Detalhes do exercício: Reescreva o trecho da reportagem sobre os casos persistentes de Covid que vai de "O infectologista Luke" até "para evitar rejeições.", trocando "rim" por "fígado".

Documento de origem:
◇ ◇ ◇ ◇

Um ano com Covid: saiba mais sobre os casos persistentes da doença que têm intrigado especialistas

Um ano com Covid: saiba mais sobre os casos persistentes da doença que têm intrigado especialistas

Em 2 anos atrás 381

O infectologista Luke Snell, médico dos hospitais Guy’s e St Thomas’, ligados ao Serviço de Saúde do Reino Unido, acompanhou ao longo de 411 dias um paciente que não conseguia se livrar da Covid-19. O homem de 59 anos — agora recuperado — viveu a situação delicada por uma questão prévia de saúde: anteriormente, passou por um transplante no rim. Trata-se de um procedimento que necessariamente requer o enfraquecimento do sistema de defesa do corpo, para evitar rejeições.

— Esse paciente, em específico, teve uma doença bastante moderada. Tão contida que muitas pessoas nem notariam que estariam com Covid-19. Era algo como um nariz escorrendo, poderia ser qualquer coisa, mas era o coronavírus — diz Snell.

◇ ◇ ◇ ◇

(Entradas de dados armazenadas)
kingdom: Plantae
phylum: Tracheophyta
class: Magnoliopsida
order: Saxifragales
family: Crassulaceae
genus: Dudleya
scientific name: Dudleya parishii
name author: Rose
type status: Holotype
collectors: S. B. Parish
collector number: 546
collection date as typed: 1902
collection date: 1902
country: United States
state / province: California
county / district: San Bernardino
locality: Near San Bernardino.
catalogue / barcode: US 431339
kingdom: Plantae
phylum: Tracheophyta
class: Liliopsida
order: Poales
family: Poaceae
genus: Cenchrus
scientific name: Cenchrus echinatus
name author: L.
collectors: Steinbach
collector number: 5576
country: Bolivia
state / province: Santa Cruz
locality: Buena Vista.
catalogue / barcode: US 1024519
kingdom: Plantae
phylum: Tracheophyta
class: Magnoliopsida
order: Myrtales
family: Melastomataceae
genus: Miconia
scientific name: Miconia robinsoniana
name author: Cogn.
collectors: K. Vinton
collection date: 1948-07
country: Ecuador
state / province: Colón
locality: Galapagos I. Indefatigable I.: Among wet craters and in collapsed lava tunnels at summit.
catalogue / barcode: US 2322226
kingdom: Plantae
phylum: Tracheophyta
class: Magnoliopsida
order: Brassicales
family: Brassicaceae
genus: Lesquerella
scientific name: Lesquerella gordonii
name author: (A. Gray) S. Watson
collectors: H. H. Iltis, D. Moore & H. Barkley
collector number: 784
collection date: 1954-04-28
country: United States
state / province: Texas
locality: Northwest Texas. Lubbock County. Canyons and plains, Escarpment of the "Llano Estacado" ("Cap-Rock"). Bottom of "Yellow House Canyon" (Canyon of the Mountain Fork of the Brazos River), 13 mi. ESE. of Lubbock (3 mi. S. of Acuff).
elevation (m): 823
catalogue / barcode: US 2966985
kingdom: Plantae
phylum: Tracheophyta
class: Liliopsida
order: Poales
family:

◇ ◇ ◇ ◇

Problema resolvido:
O infectologista Luke Snell, médico dos hospitais Guy’s e St Thomas’, ligados ao Serviço de Saúde do Reino Unido, acompanhou ao longo de 411 dias um paciente que não conseguia se livrar da Covid-19. O homem de 59 anos — agora recuperado — viveu a situação delicada por uma questão prévia de saúde: anteriormente, passou por um transplante no fígado. Trata-se de um procedimento que necessariamente requer o enfraquecimento do sistema de defesa do corpo, para evitar rejeições.